Program efficiencies depend on a large extent whether social frictions exists as to the program's existence, and clearly there has been resistance to food assistance in the U.S. for quite a while. I would certainly be concerned about resistance to permanent forms of helicopter money. And, as Waldman adds in Note 1 of his post: "However, permanent heli drops that are broadly distributed but accumulate to a narrow class might lead to expanding inequality, financial instability, and social mayhem." Think about that for a minute. What are the most difficult "wish I hadn't done that" programs to rid ourselves of, once they are actually enacted? The ones that benefit a narrow class! Something as seemingly innocuous as SNAP by which one readily buys from a wide marketplace, also means there must not be enough special interests standing at the ready to protect the SNAP program.

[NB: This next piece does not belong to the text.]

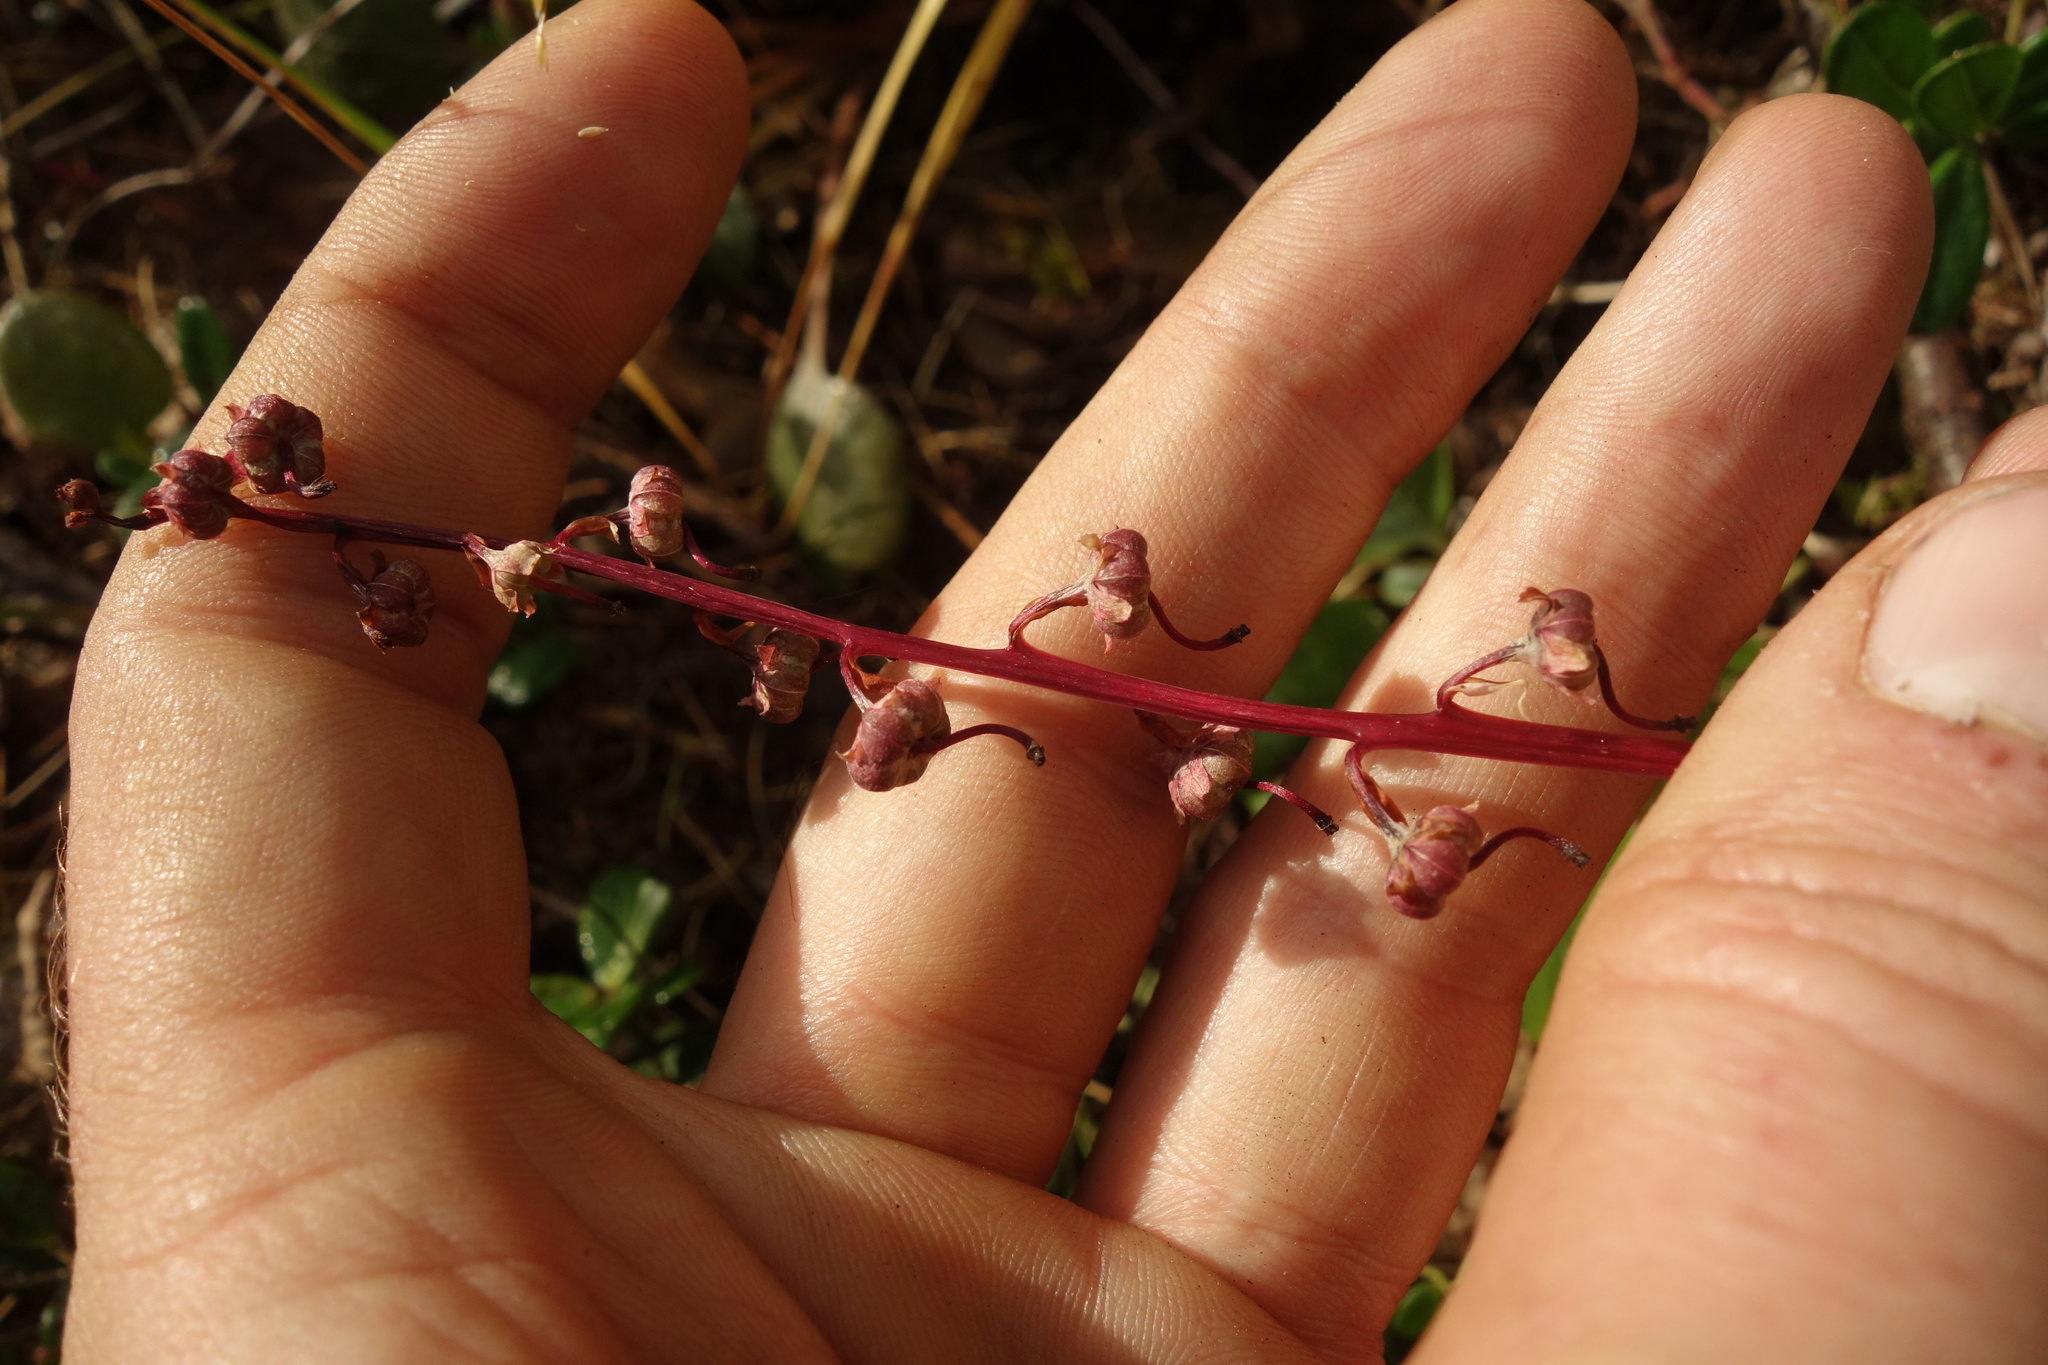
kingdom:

Ultimately, we need to overcome inefficiencies in the system by negotiating for services production and consumption in ways that can be measured and validated both locally and nationally.  Local economies can address problems in a nation's transmission mechanism by capturing skills wealth locally, and thus tapping into the greater efficiencies of global goods by making knowledge/skills use a more central point of wealth transmission. Such a method is certainly more sustainable than the unbearable treadmill of inefficient construction for services funding, which continues to limit skills use and employment in the present.